First valgrind warning:

==21347== Invalid read of size 4
==21347==    at 0x94623D: zend_gc_collect_cycles (zend_gc.c:1529)
==21347==    by 0x9436EA: gc_possible_root_when_full (zend_gc.c:579)
==21347==    by 0x943996: gc_possible_root (zend_gc.c:629)
==21347==    by 0x970CF4: zend_assign_to_variable (zend_execute.h:146)
==21347==    by 0x9E99E5: ZEND_ASSIGN_SPEC_CV_VAR_RETVAL_UNUSED_HANDLER (zend_vm_execute.h:48960)
==21347==    by 0x9FBA14: execute_ex (zend_vm_execute.h:65005)
==21347==    by 0x9FC649: zend_execute (zend_vm_execute.h:65726)
==21347==    by 0x908A98: zend_execute_scripts (zend.c:1661)
==21347==    by 0x8518DA: php_execute_script (main.c:2676)
==21347==    by 0x9FF646: do_cli (php_cli.c:985)
==21347==    by 0xA00965: main (php_cli.c:1375)
==21347==  Address 0x2661b414 is 4 bytes inside a block of size 40 free'd
==21347==    at 0x4C30D3B: free (in /usr/lib/valgrind/vgpreload_memcheck-amd64-linux.so)
==21347==    by 0x8C7FC4: _efree (zend_alloc.c:2497)
==21347==    by 0x96619B: zend_objects_store_del (zend_objects_API.c:198)
==21347==    by 0x902E4E: rc_dtor_func (zend_variables.c:57)
==21347==    by 0x91C30D: i_zval_ptr_dtor (zend_variables.h:44)
==21347==    by 0x921881: zend_array_destroy (zend_hash.c:1589)
==21347==    by 0x95DBA1: zend_object_std_dtor (zend_objects.c:53)
==21347==    by 0x966137: zend_objects_store_del (zend_objects_API.c:194)
==21347==    by 0x902E4E: rc_dtor_func (zend_variables.c:57)
==21347==    by 0x91C30D: i_zval_ptr_dtor (zend_variables.h:44)
==21347==    by 0x921881: zend_array_destroy (zend_hash.c:1589)
==21347==    by 0x902E4E: rc_dtor_func (zend_variables.c:57)
==21347==  Block was alloc'd at
==21347==    at 0x4C2FB0F: malloc (in /usr/lib/valgrind/vgpreload_memcheck-amd64-linux.so)
==21347==    by 0x8C8F07: __zend_malloc (zend_alloc.c:2889)
==21347==    by 0x8C7E9C: _emalloc (zend_alloc.c:2483)
==21347==    by 0x95E27A: zend_objects_new (zend_objects.c:195)
==21347==    by 0x90FFCE: _object_and_properties_init (zend_API.c:1356)
==21347==    by 0x9100AE: object_init_ex (zend_API.c:1379)
==21347==    by 0x992655: ZEND_NEW_SPEC_CONST_UNUSED_HANDLER (zend_vm_execute.h:9173)
==21347==    by 0x9F7273: execute_ex (zend_vm_execute.h:60503)
==21347==    by 0x9FC649: zend_execute (zend_vm_execute.h:65726)
==21347==    by 0x908A98: zend_execute_scripts (zend.c:1661)
==21347==    by 0x8518DA: php_execute_script (main.c:2676)
==21347==    by 0x9FF646: do_cli (php_cli.c:985)

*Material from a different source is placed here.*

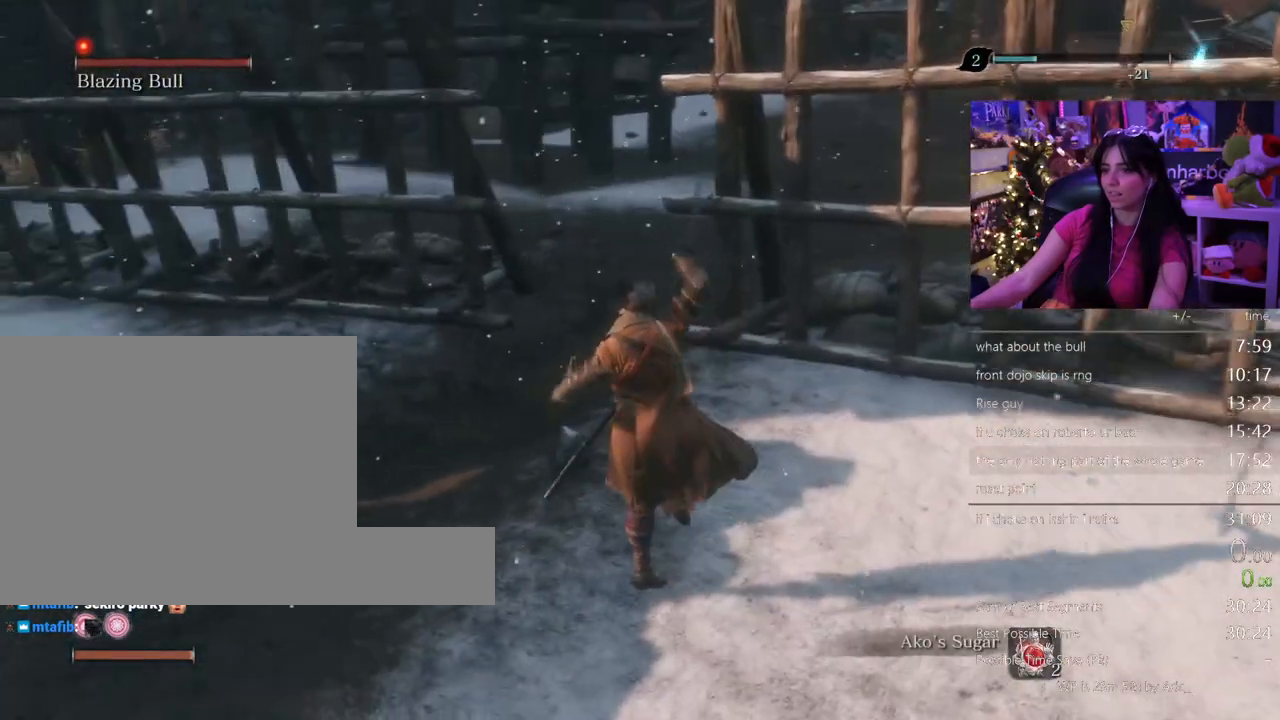
{"keys": [], "mouse": [], "events": []}
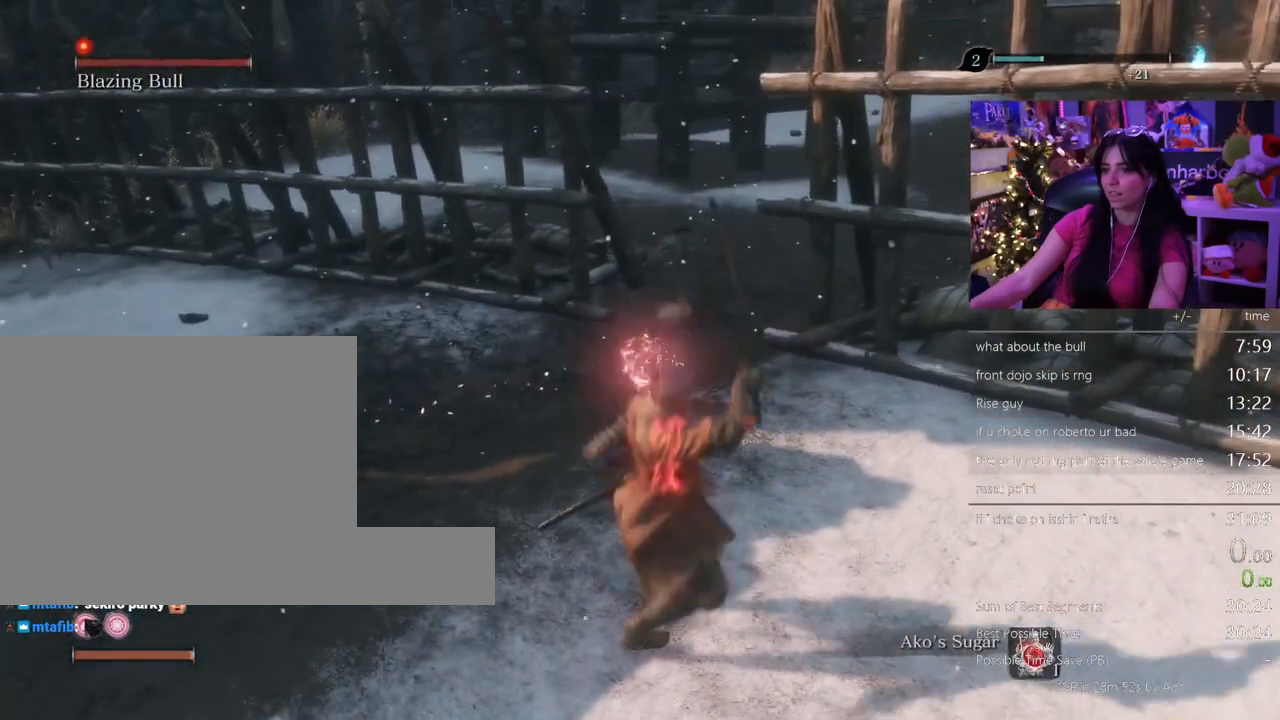
{"keys": ["shift", "w"], "mouse": [], "events": [[167, "shift", "down"], [167, "w", "down"]]}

[2019-05-15 11:04 UTC] nikic@php.net

-Summary: Segmentation fault +Summary: Segmentation fault during GC

[2019-07-12 16:11 UTC] kolja dot zuelsdorf at deinhandy dot de

We have this issue under strong suspicion to break one of our core business processes and wonder why it was not addressed in the last bugfix releases. Is there anything we can do to help mitigate the issue? So far we are running said process on an old (7.1) version.

Furthermore, I've confirmed that the same thing happens on 7.3.6 and 7.3.7 too.

[2019-07-12 18:50 UTC] nikic@php.net

Related To: Bug #78280

[2019-07-12 20:50 UTC] grzegorz129 at gmail dot com

Maybe stating the obvious but putting `gc_disable()` at the beginning of the script makes the code complete. Also tested on 7.4alpha3 - the same result.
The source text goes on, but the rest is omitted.